ABOUT THIS TASK
Word for word, restate every line from the one with "Document page, 1275x1650 pixels." through the end of the records below, both included, and add nothing.

EXERCISE INPUTS
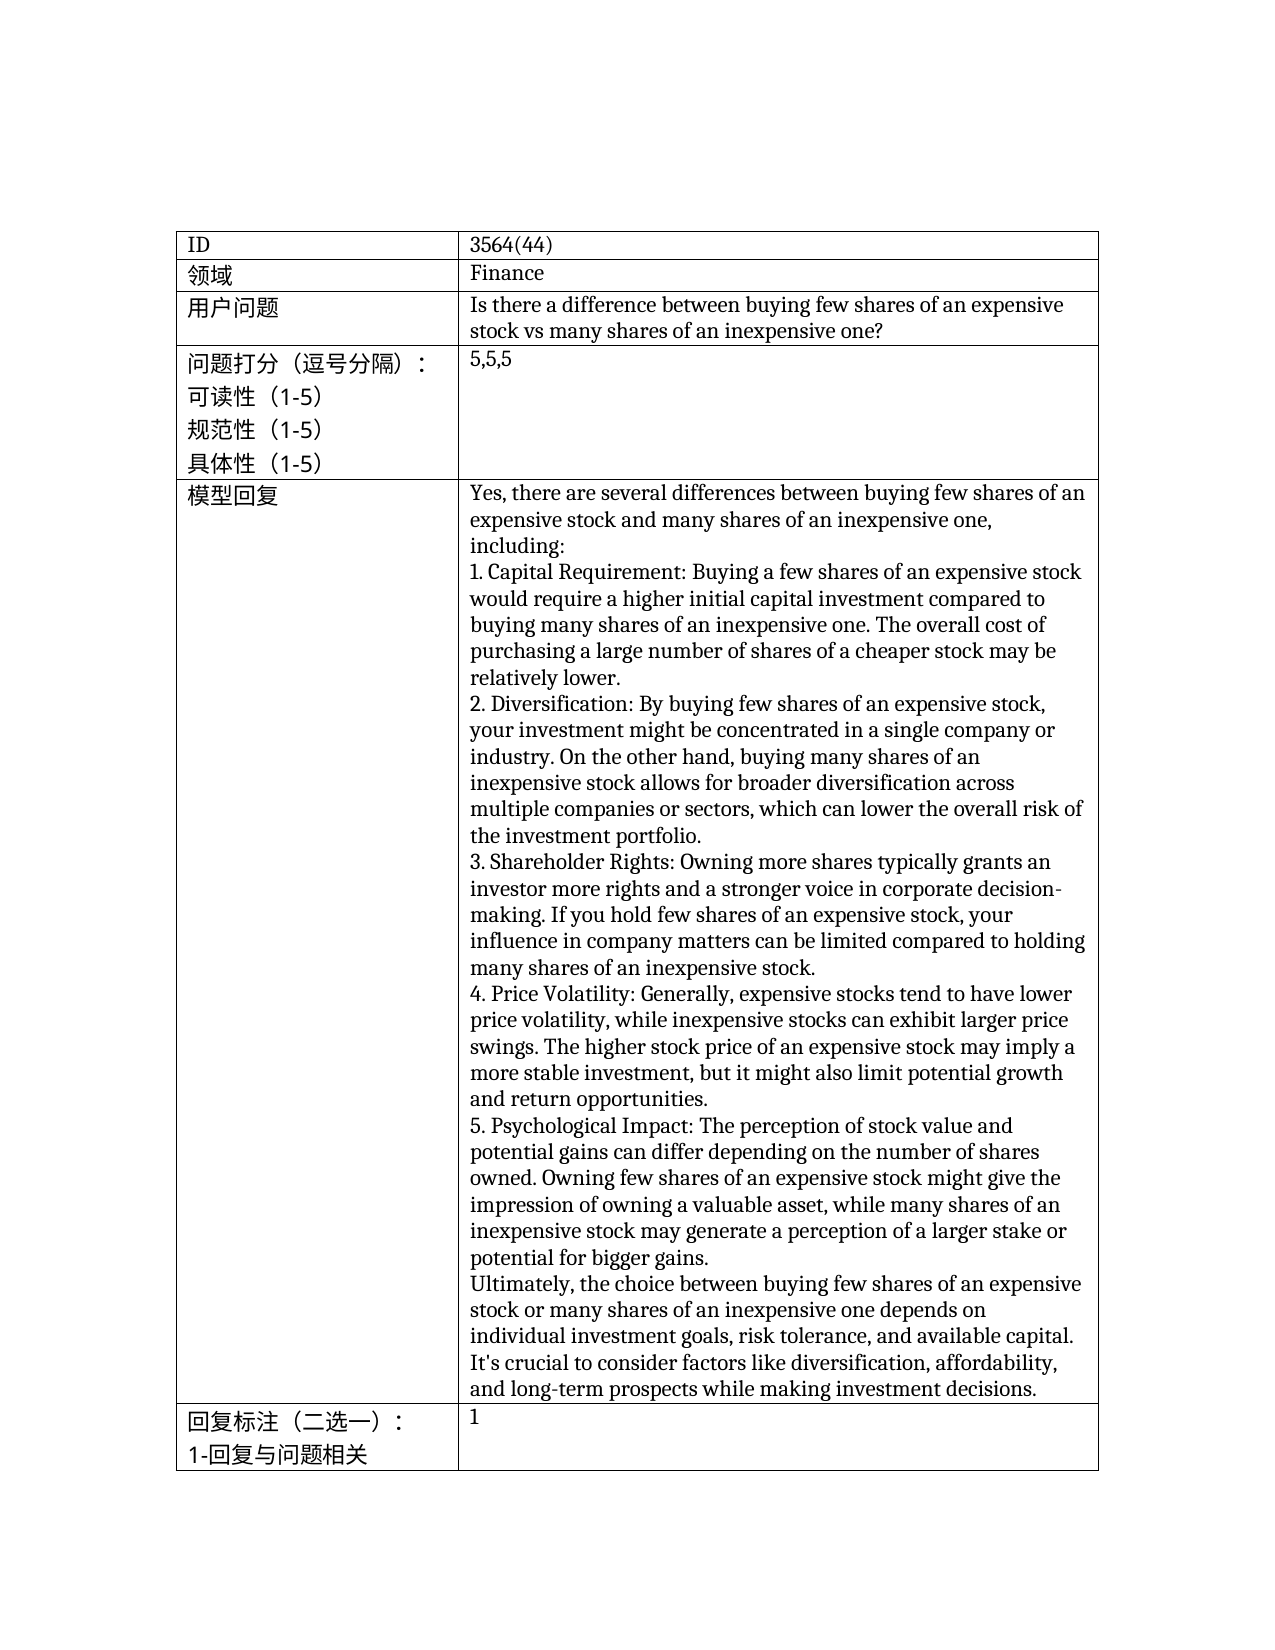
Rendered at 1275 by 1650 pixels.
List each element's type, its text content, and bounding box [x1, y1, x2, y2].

table_cell 用户问题 [177, 292, 458, 345]
table_cell 5,5,5 [459, 346, 1098, 479]
table_header ID [177, 232, 458, 259]
table_cell Finance [459, 260, 1098, 291]
table_header 3564(44) [459, 232, 1098, 259]
table_cell 模型回复 [177, 480, 458, 1402]
table_cell 领域 [177, 260, 458, 291]
table_cell 问题打分（逗号分隔）： 可读性（1-5） 规范性（1-5） 具体性（1-5） [177, 346, 458, 479]
table_cell 1 [459, 1404, 1098, 1470]
table_cell Yes, there are several differences between buying few shares of an expensive stock and many shares of an inexpensive one, including: 1. Capital Requirement: Buying a few shares of an expensive stock would require a higher initial capital investment compared to buying many shares of an inexpensive one. The overall cost of purchasing a large number of shares of a cheaper stock may be relatively lower. 2. Diversification: By buying few shares of an expensive stock, your investment might be concentrated in a single company or industry. On the other hand, buying many shares of an inexpensive stock allows for broader diversification across multiple companies or sectors, which can lower the overall risk of the investment portfolio. 3. Shareholder Rights: Owning more shares typically grants an investor more rights and a stronger voice in corporate decision-making. If you hold few shares of an expensive stock, your influence in company matters can be limited compared to holding many shares of an inexpensive stock. 4. Price Volatility: Generally, expensive stocks tend to have lower price volatility, while inexpensive stocks can exhibit larger price swings. The higher stock price of an expensive stock may imply a more stable investment, but it might also limit potential growth and return opportunities. 5. Psychological Impact: The perception of stock value and potential gains can differ depending on the number of shares owned. Owning few shares of an expensive stock might give the impression of owning a valuable asset, while many shares of an inexpensive stock may generate a perception of a larger stake or potential for bigger gains. Ultimately, the choice between buying few shares of an expensive stock or many shares of an inexpensive one depends on individual investment goals, risk tolerance, and available capital. It's crucial to consider factors like diversification, affordability, and long-term prospects while making investment decisions. [459, 480, 1098, 1402]
table_cell Is there a difference between buying few shares of an expensive stock vs many shares of an inexpensive one? [459, 292, 1098, 345]
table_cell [177, 1404, 458, 1470]
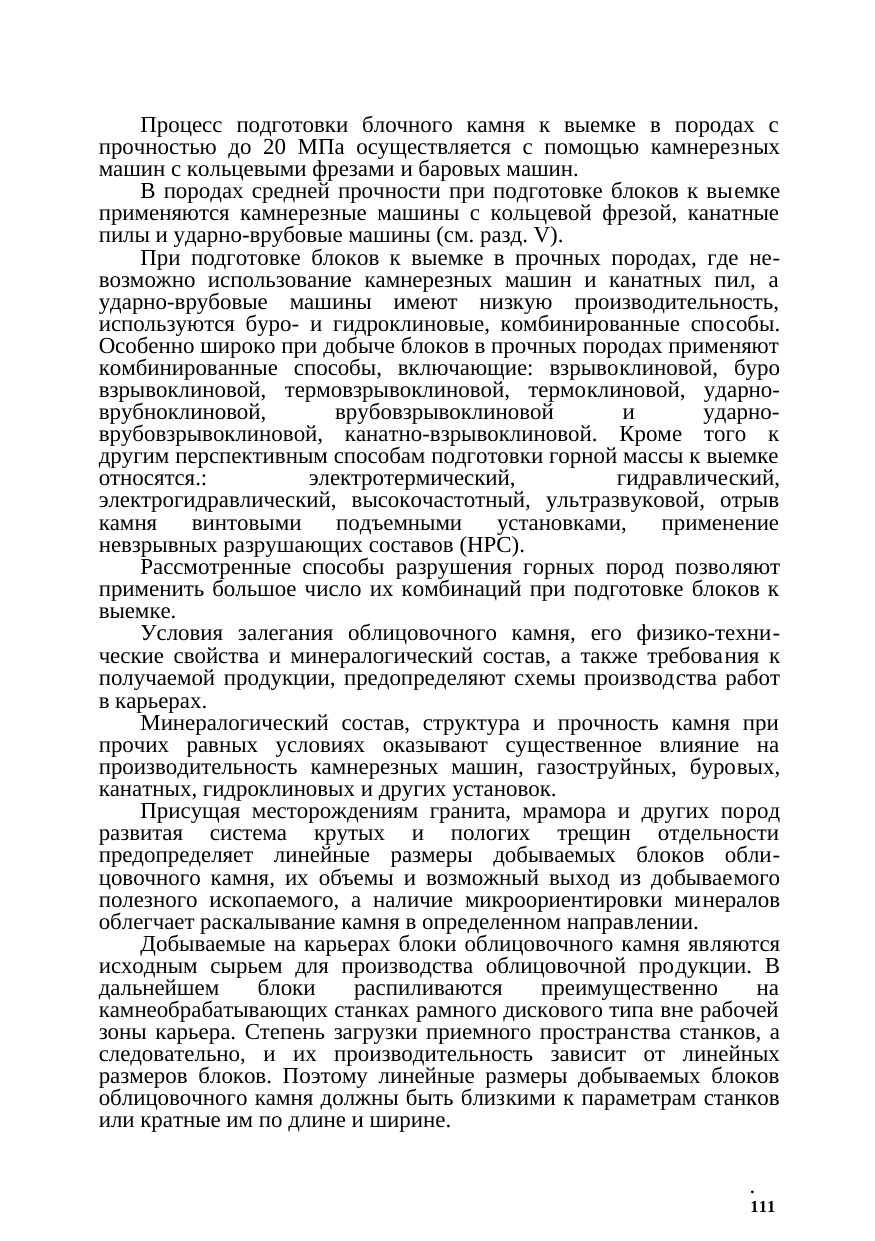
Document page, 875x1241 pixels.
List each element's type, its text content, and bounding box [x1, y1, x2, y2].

text Рассмотренные способы разрушения горных пород позволяют применить большое число их комбинаций при подготовке блоков к выемке. [98, 557, 780, 623]
text Минералогический состав, структура и прочность камня при прочих равных условиях оказывают существенное влияние на производительность камнерезных машин, газоструйных, буровых, канатных, гидроклиновых и других установок. [98, 713, 780, 801]
text В породах средней прочности при подготовке блоков к выемке применяются камнерезные машины с кольцевой фрезой, канатные пилы и ударно-врубовые машины (см. разд. V). [98, 181, 780, 247]
text Добываемые на карьерах блоки облицовочного камня являются исходным сырьем для производства облицовочной продукции. В дальнейшем блоки распиливаются преимущественно на камнеобрабатывающих станках рамного дискового типа вне рабочей зоны карьера. Степень загрузки приемного пространства станков, а следовательно, и их производительность зависит от линейных размеров блоков. Поэтому линейные размеры добываемых блоков облицовочного камня должны быть близкими к параметрам станков или кратные им по длине и ширине. [98, 934, 780, 1132]
text Условия залегания облицовочного камня, его физико-технические свойства и минералогический состав, а также требования к получаемой продукции, предопределяют схемы производства работ в карьерах. [98, 623, 780, 713]
text Процесс подготовки блочного камня к выемке в породах с прочностью до 20 МПа осуществляется с помощью камнерезных машин с кольцевыми фрезами и баровых машин. [98, 115, 780, 181]
text При подготовке блоков к выемке в прочных породах, где невозможно использование камнерезных машин и канатных пил, а ударно-врубовые машины имеют низкую производительность, используются буро- и гидроклиновые, комбинированные способы. Особенно широко при добыче блоков в прочных породах применяют комбинированные способы, включающие: взрывоклиновой, буро взрывоклиновой, термовзрывоклиновой, термоклиновой, ударно-врубноклиновой, врубовзрывоклиновой и ударно-врубовзрывоклиновой, канатно-взрывоклиновой. Кроме того к другим перспективным способам подготовки горной массы к выемке относятся.: электротермический, гидравлический, электрогидравлический, высокочастотный, ультразвуковой, отрыв камня винтовыми подъемными установками, применение невзрывных разрушающих составов (НРС). [98, 247, 780, 557]
text Присущая месторождениям гранита, мрамора и других пород развитая система крутых и пологих трещин отдельности предопределяет линейные размеры добываемых блоков облицовочного камня, их объемы и возможный выход из добываемого полезного ископаемого, а наличие микроориентировки минералов облегчает раскалывание камня в определенном направлении. [98, 801, 780, 934]
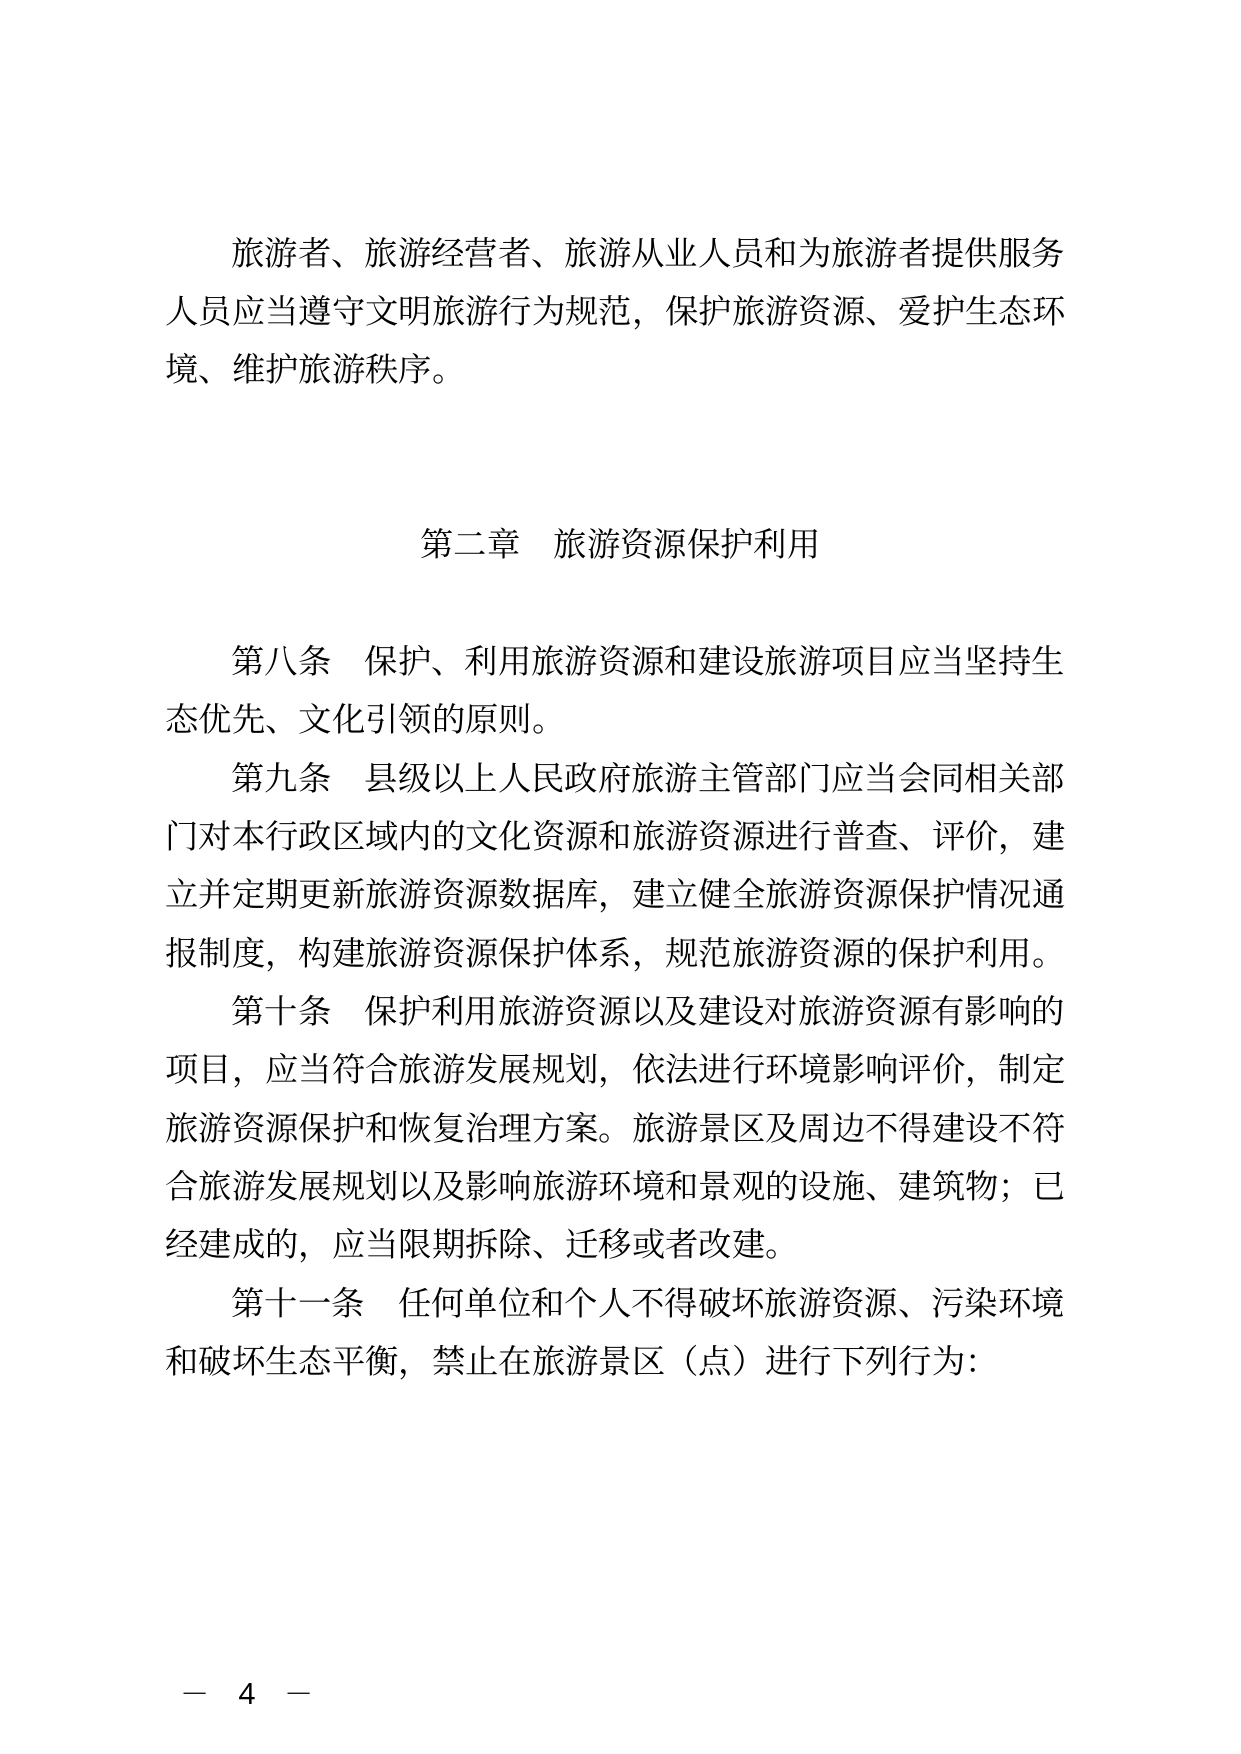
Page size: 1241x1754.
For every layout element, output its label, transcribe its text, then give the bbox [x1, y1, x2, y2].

text 旅游者、旅游经营者、旅游从业人员和为旅游者提供服务人员应当遵守文明旅游行为规范，保护旅游资源、爱护生态环境、维护旅游秩序。 [165, 218, 1075, 393]
text 第九条 县级以上人民政府旅游主管部门应当会同相关部门对本行政区域内的文化资源和旅游资源进行普查、评价，建立并定期更新旅游资源数据库，建立健全旅游资源保护情况通报制度，构建旅游资源保护体系，规范旅游资源的保护利用。 [165, 743, 1075, 977]
text 第十一条 任何单位和个人不得破坏旅游资源、污染环境和破坏生态平衡，禁止在旅游景区（点）进行下列行为： [165, 1268, 1075, 1385]
text 第十条 保护利用旅游资源以及建设对旅游资源有影响的项目，应当符合旅游发展规划，依法进行环境影响评价，制定旅游资源保护和恢复治理方案。旅游景区及周边不得建设不符合旅游发展规划以及影响旅游环境和景观的设施、建筑物；已经建成的，应当限期拆除、迁移或者改建。 [165, 977, 1075, 1268]
text 第八条 保护、利用旅游资源和建设旅游项目应当坚持生态优先、文化引领的原则。 [165, 627, 1075, 743]
text 第二章 旅游资源保护利用 [165, 510, 1075, 568]
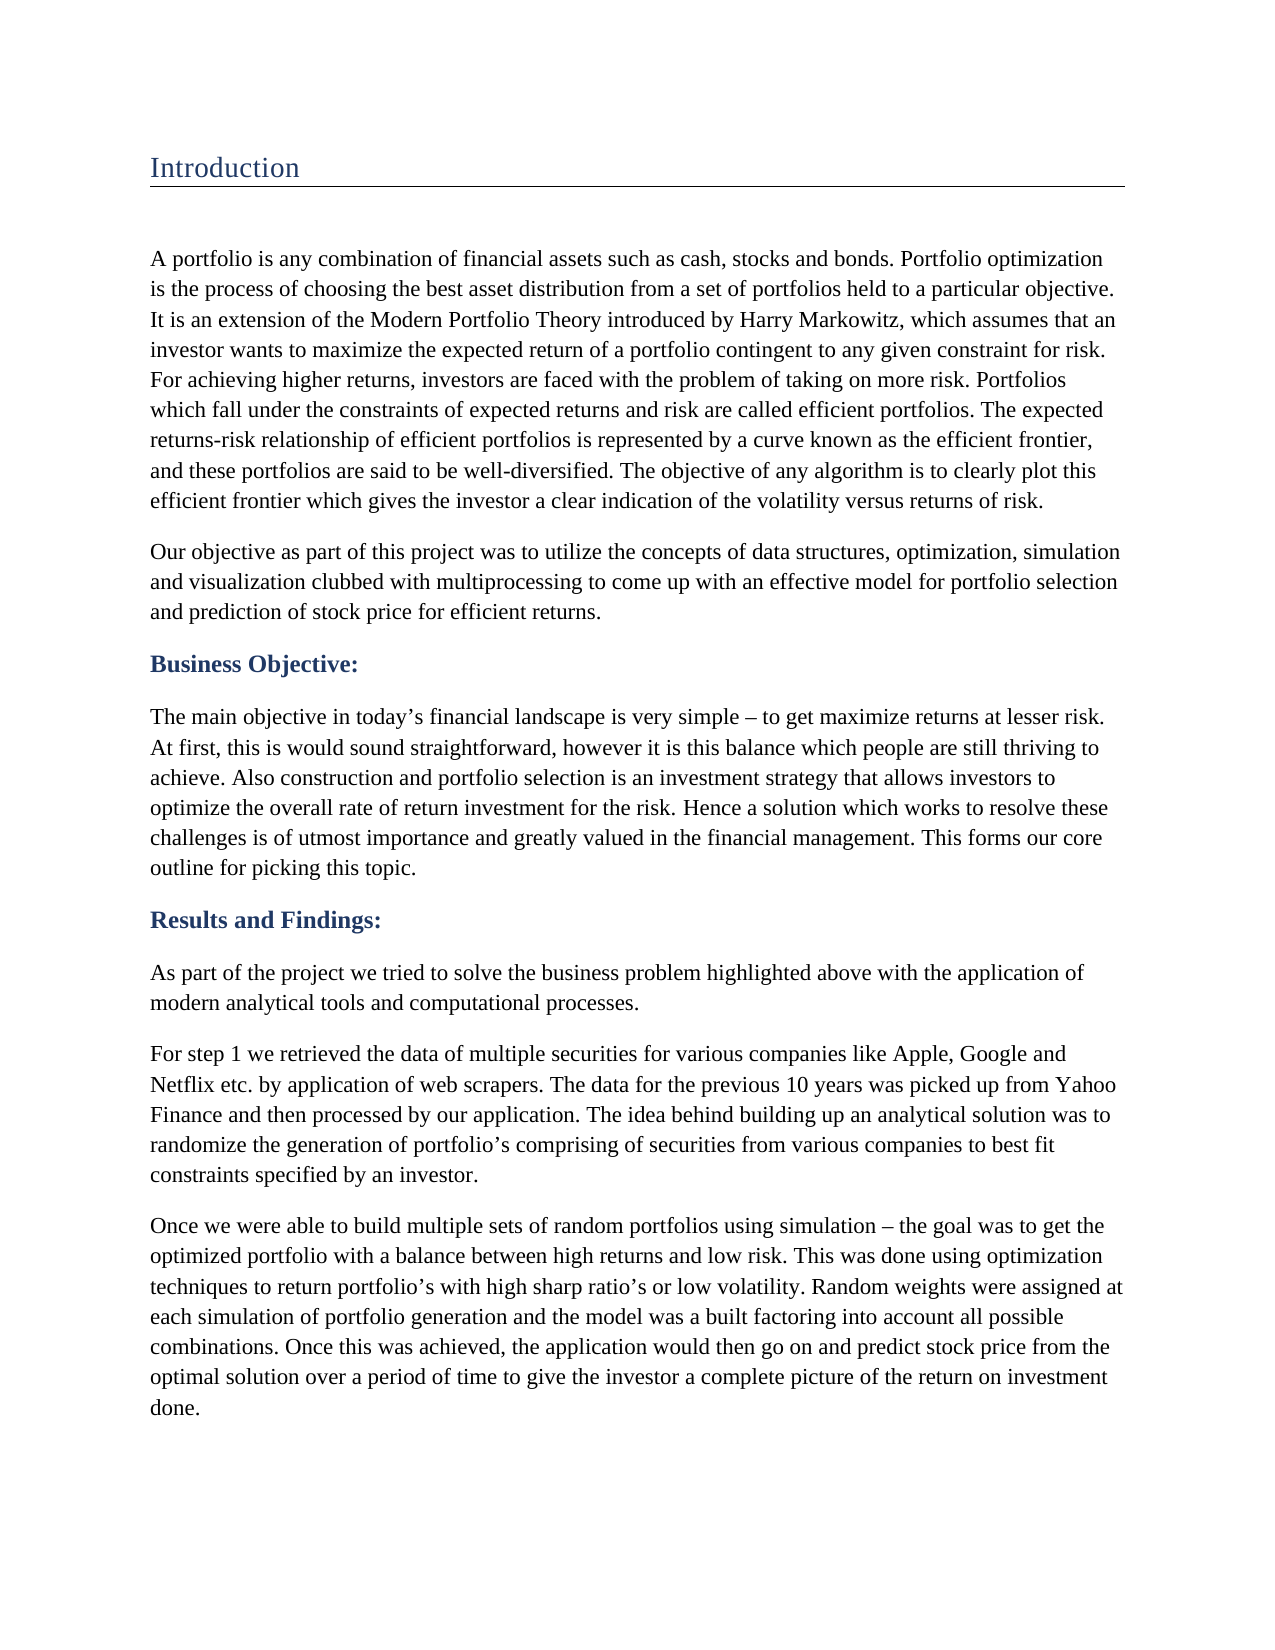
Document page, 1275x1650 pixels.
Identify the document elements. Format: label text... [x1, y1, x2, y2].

RESULT OF THIS TASK
Document page, 1275x1650 pixels.
Identify the document elements. Format: label text... [x1, y1, x2, y2].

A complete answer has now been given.